The warning reads: “If the sap is licked off the coat or goes into the eyes, it can cause even more damage. It’s important to contact your vet if you think your pet has come into contact with Giant Hogweed. If you’re worried about yourself, or someone you know, contact your doctor or the NHS for help.”
6. Mushrooms/ Fungi
There are many species of fungi in the UK and only some are toxic to animals and humans but if in doubt, says the PDSA, keep your dogs away from foraging among them on the ground.
Some types can cause irritation to a dog’s stomach that might lead to sickness and diarrhoea or in more serious cases fits, abnormal heart rhythms and organ failure.
The advice reads: “As identifying the different types of mushrooms can be difficult, it’s best to avoid them completely to make sure your pet doesn’t accidentally eat a toxic variety.”
Foxglove can be a honey bee’s best friend but they are definitely not one for dogs.
The trumpet-shaped plants, say the Woodland Trust, mainly flower between June and September and as well as being planted in gardens they can be found on woodland edges, roadside verges, heathland and in hedgerows. While an important pollen source for bees, the tall spikes of flowers can be highly toxic and ingesting the plant can lead to severe poisoning for both animals and humans.
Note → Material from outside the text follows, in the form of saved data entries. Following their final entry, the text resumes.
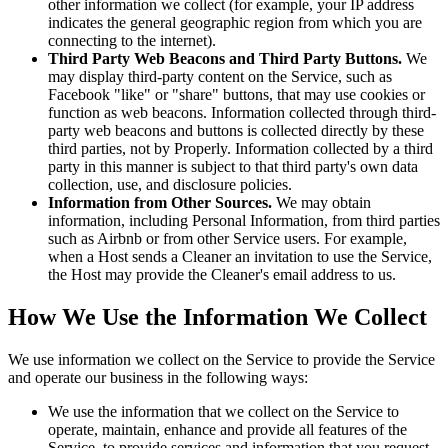
other information we collect (for example, your IP address
indicates the general geographic region from which you are
connecting to the internet).
Third Party Web Beacons and Third Party Buttons.
We
may display third-party content on the Service, such as
Facebook "like" or "share" buttons, that may use cookies or
function as web beacons. Information collected through third-
party web beacons and buttons is collected directly by these
third parties, not by Properly. Information collected by a third
party in this manner is subject to that third party's own data
collection, use, and disclosure policies.
Information from Other Sources.
We may obtain
information, including Personal Information, from third parties
such as Airbnb or from other Service users. For example,
when a Host sends a Cleaner an invitation to use the Service,
the Host may provide the Cleaner's email address to us.
How We Use the Information We Collect
We use information we collect on the Service to provide the Service
and operate our business in the following ways:
We use the information that we collect on the Service to
operate, maintain, enhance and provide all features of the
Service, to provide services and information that you request,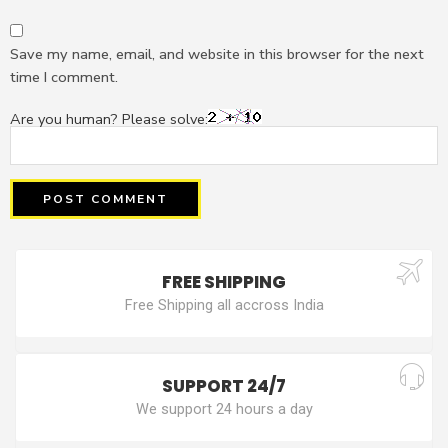
Save my name, email, and website in this browser for the next
time I comment.
Are you human? Please solve:
FREE SHIPPING
Free Shipping all accross India
SUPPORT 24/7
We support 24 hours a day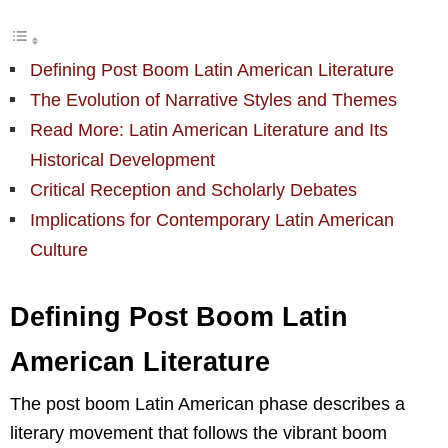
Defining Post Boom Latin American Literature
The Evolution of Narrative Styles and Themes
Read More: Latin American Literature and Its
Historical Development
Critical Reception and Scholarly Debates
Implications for Contemporary Latin American
Culture
Defining Post Boom Latin
American Literature
The post boom Latin American phase describes a
literary movement that follows the vibrant boom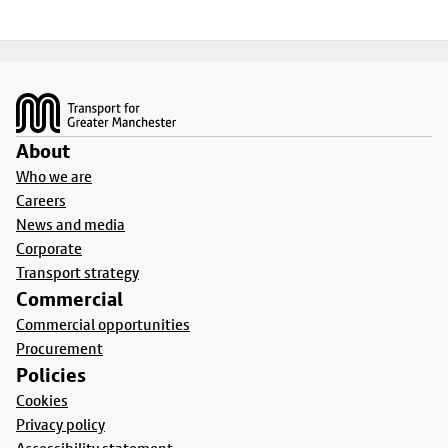
Footer
About
Who we are
Careers
News and media
Corporate
Transport strategy
Commercial
Commercial opportunities
Procurement
Policies
Cookies
Privacy policy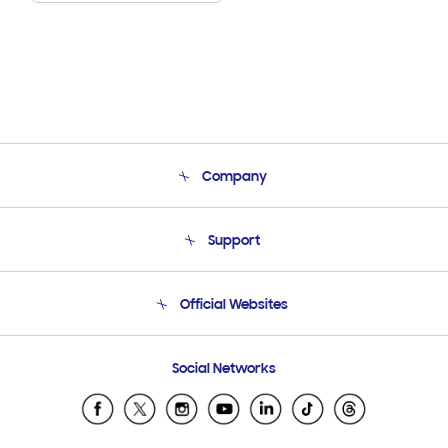
Company
About Us
Support
Product Support
Terms and conditions of sale
Contact Us
Official Websites
Email Support
Frequently Asked Questions
Samsung Costa Rica
Social Networks
Samsung Ecuador
Samsung El Salvador
Samsung Guatemala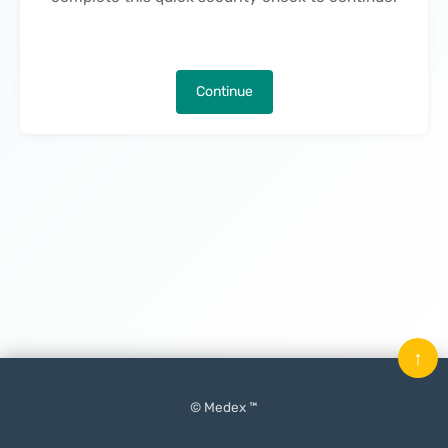
Continue
↑
© Medex ™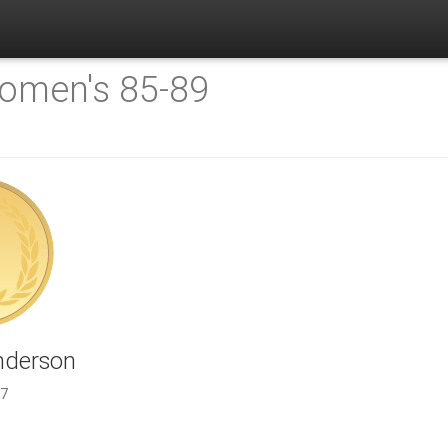
omen's 85-89
nderson
.7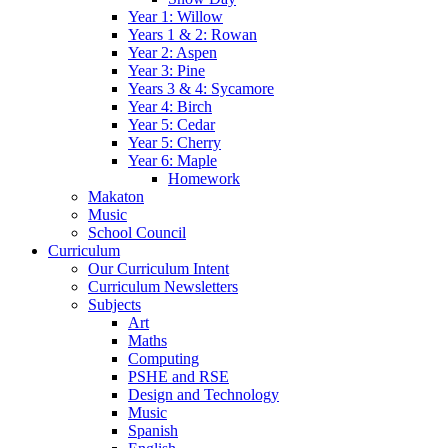
Year 1: Willow
Years 1 & 2: Rowan
Year 2: Aspen
Year 3: Pine
Years 3 & 4: Sycamore
Year 4: Birch
Year 5: Cedar
Year 5: Cherry
Year 6: Maple
Homework
Makaton
Music
School Council
Curriculum
Our Curriculum Intent
Curriculum Newsletters
Subjects
Art
Maths
Computing
PSHE and RSE
Design and Technology
Music
Spanish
The poison within a foxglove can interfere directly with the heart, so anyone who thinks their animal may have had a close brush with the flower should seek advice from a vet.
8. Rhubarb Leaves
The Dogs Trust is among the animal organizations warning owners about the danger of rhubarb leaves. Raw or cooked, the leaves of rhubarb should be avoided and owners should endeavor to keep their pets away from any places where it’s being grown in the ground.
In more serious cases the leaves can cause vomiting and diarrhoea while irritation in their mouth – with symptoms such as drooling – is also possible. And while your pet would perhaps need to consume quite a portion of leaves before being poorly, it is best – agree the experts – to play it safe.
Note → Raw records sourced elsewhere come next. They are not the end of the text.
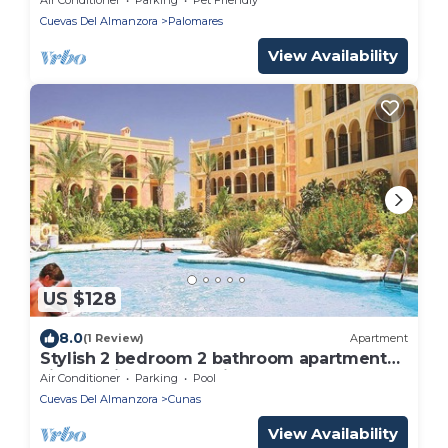
Cuevas Del Almanzora
Palomares
View Availability
US $128
8.0
(1 Review)
Apartment
Stylish 2 bedroom 2 bathroom apartment
situated in Desert Springs Golf Resort.
Air Conditioner
Parking
Pool
Cuevas Del Almanzora
Cunas
View Availability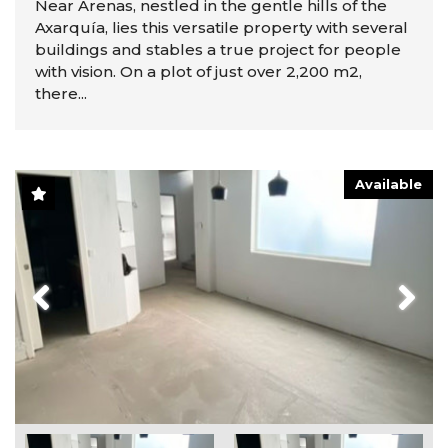
Near Arenas, nestled in the gentle hills of the
Axarquía, lies this versatile property with several
buildings and stables a true project for people
with vision. On a plot of just over 2,200 m2,
there...
Available
Previous
Next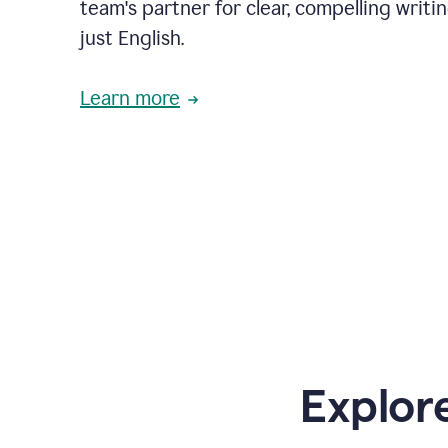
team's partner for clear, compelling writi
just English.
Learn more
Explor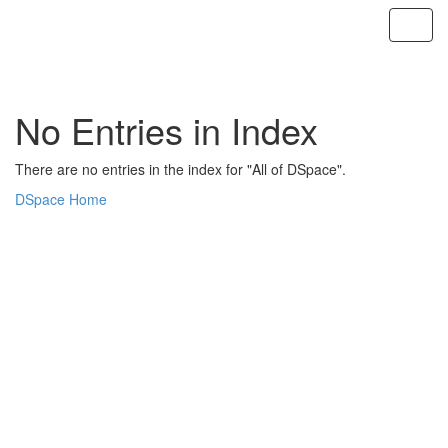
Skip
navigation
No Entries in Index
There are no entries in the index for "All of DSpace".
DSpace Home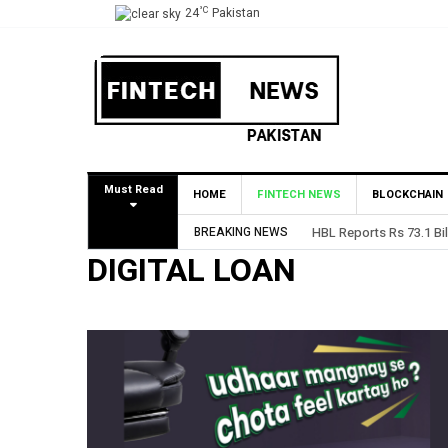
°C
24
Pakistan
Must Read
HOME
FINTECH NEWS
BLOCKCHAIN
BREAKING NEWS
HBL Reports Rs 73.1 Bil
DIGITAL LOAN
9. Onions, garlic and chives
The spring and summer months are always a great time for growing more in the garden while barbecues and picnics mean that there are more tempting plates of food hanging around for animals outside.
But onions, garlic and chives are near the top of the list of foods that you should always keep away from your dog.
The onion family, says animal charity Battersea, whether dry, raw or cooked, is particularly toxic to dogs.
Complications if they eat any of the foods can include gastrointestinal irritation and red blood cell damage. Crucially, says the warning, signs of illness are not always immediate and can occur up to a few days later making it even trickier to try and understand what has upset them. So the advice is to play it safe and be aware of the dangers when pooches are about.